13. The apparatus of claim 10, wherein the hydrofluoroolefin (HFO)-based refrigerant comprises at least one selected from the group consisting of:

1,1,2-trifluoroethylene (R-1123), 1-chloro-2,3,3,3-tetrafluoropropene (R1224yd(Z)), 2,3,3,3-tetrafluoropropene (R-1234yf), 1,3,3,3-tetrafluoropropene (R-1234ze), 1,2,3,3-tetrafluoropropene (R-1234ye), 3,3,3-trifluoropropene (R-1243zf), 1,1-difluoroethylene (R-1132a), and 1,2,3,3,3-pentafluoropropene (R-1225ye).

14. The apparatus of claim 10, wherein the hydrochlorofluorocarbon (HCFC)-based refrigerant comprises at least one selected from the group consisting of:

chlorodifluoromethane (R-22), chlorotetrafluoroethane (R-124), and 1-chloro-1,1-difluoroethane (R-142b).

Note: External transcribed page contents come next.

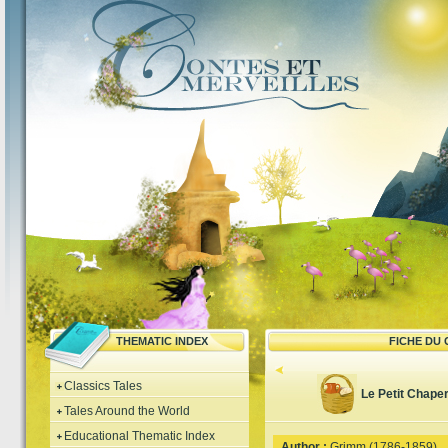
THEMATIC INDEX
FICHE DU
Classics Tales
Le Petit Chape
Tales Around the World
Educational Thematic Index
Author :
Grimm (1786-1859)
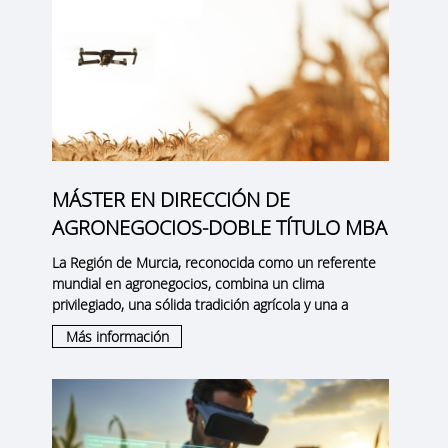
MÁSTER EN DIRECCIÓN DE
AGRONEGOCIOS-DOBLE TÍTULO MBA
La
Región de Murcia
, reconocida como un
referente
mundial en agronegocios
, combina un clima
privilegiado, una sólida tradición agrícola y una a
Más información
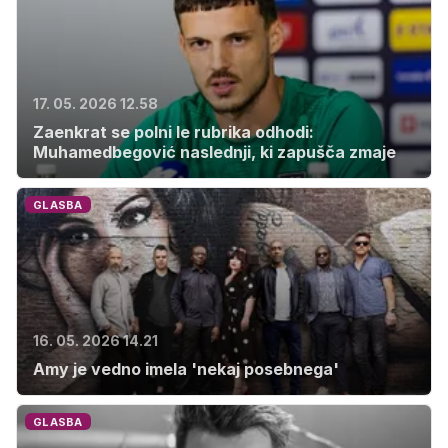
17. 05. 2026 12.58
Zaenkrat se polni le rubrika odhodi:
Muhamedbegović naslednji, ki zapušča zmaje
GLASBA
16. 05. 2026 14.21
Amy je vedno imela 'nekaj posebnega'
GLASBA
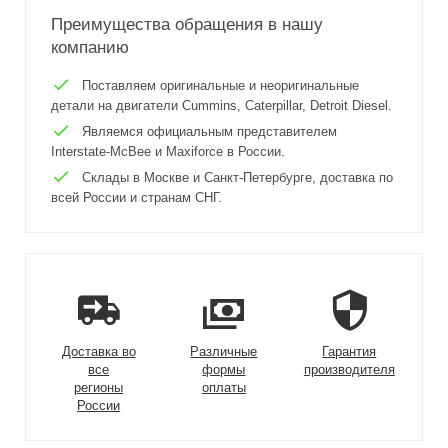
Преимущества обращения в нашу
компанию
Поставляем оригинальные и неоригинальные
детали на двигатели Cummins, Caterpillar, Detroit Diesel.
Являемся официальным представителем
Interstate-McBee и Maxiforce в России.
Склады в Москве и Санкт-Петербурге, доставка по
всей России и странам СНГ.
Доставка во
Различные
Гарантия
все
формы
производителя
регионы
оплаты
России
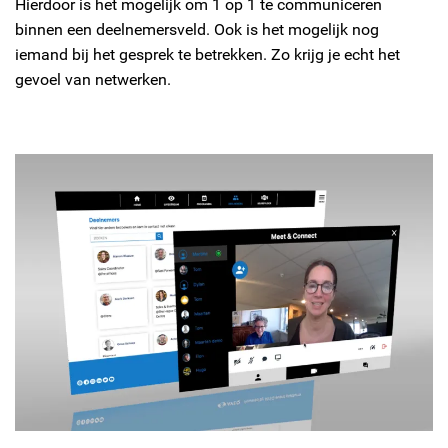
Hierdoor is het mogelijk om 1 op 1 te communiceren
binnen een deelnemersveld. Ook is het mogelijk nog
iemand bij het gesprek te betrekken. Zo krijg je echt het
gevoel van netwerken.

15. The apparatus of claim 10, wherein the hydrocarbon-based refrigerant that is not a natural refrigerant comprises at least one selected from the group consisting of:

propylene (R-1270), isobutane (R-600a), dimethyl ether, isopentane, and pentane.

16. The apparatus of claim 10, wherein the halon or the perfluorocarbon (PFC)-based refrigerant comprises at least one selected from the group consisting of:

trifluoroiodomethane (R-13I1), octafluoropropane (R-218), and octafluorocyclobutane (RC318).

17. The apparatus of claim 10, further comprising:

     a navigation system configured to guide a drive of the vehicle or a virtual vehicle implemented in the virtual HVAC model; and

     a processor configured to:

         set, based on a user input, a destination in the navigation system and a target cabin environment for an HVAC system of the vehicle;

         acquire, upon initiating a simulated drive of the virtual vehicle based on a driving route to the set destination, driving environment information for a position of the virtual vehicle at each preset time interval or each preset driving distance;

         implement, via the virtual HVAC model, a virtual cabin environment of the virtual vehicle, based on the acquired driving environment information;

         control a virtual HVAC system, included in the virtual HVAC model, to cause the virtual cabin environment to reach the target cabin environment; and

         determine, based on log data from the virtual HVAC system related to the controlling, an operation for the HVAC system that minimizes battery consumption of the vehicle.

18. The apparatus of claim 17, wherein the virtual HVAC model is trained based on artificial intelligence to predict and implement the virtual cabin environment for the cabin of the virtual HVAC system, based on the driving environment information.

19. The apparatus of claim 17, wherein the processor is further configured to:

     control a speed of the virtual vehicle such that a position of the virtual vehicle is ahead of a position of the vehicle by a preset time or a preset distance.

20. A method for operating a virtual HVAC model implemented as a digital twin, wherein the operation is configured to simulate and control thermal conditions within a vehicle environment, and wherein the virtual HVAC model utilizes a refrigerant selected from a wide range of refrigerant types, including but not limited to: natural refrigerants, synthetic refrigerants such as hydrofluorocarbons (HFCs), hydrofluoroolefins (HFOs), and hydrochlorofluorocarbons (HCFCs), hydrocarbon-based refrigerants, and other compounds such as halons and perfluorocarbons (PFCs), the method comprising,

receiving input data related to vehicle operating conditions and environmental factors;

processing the input data using a trained artificial intelligence model to simulate thermal behavior within a vehicle cabin; and

controlling the virtual HVAC system based on the simulation to evaluate performance and optimize energy usage.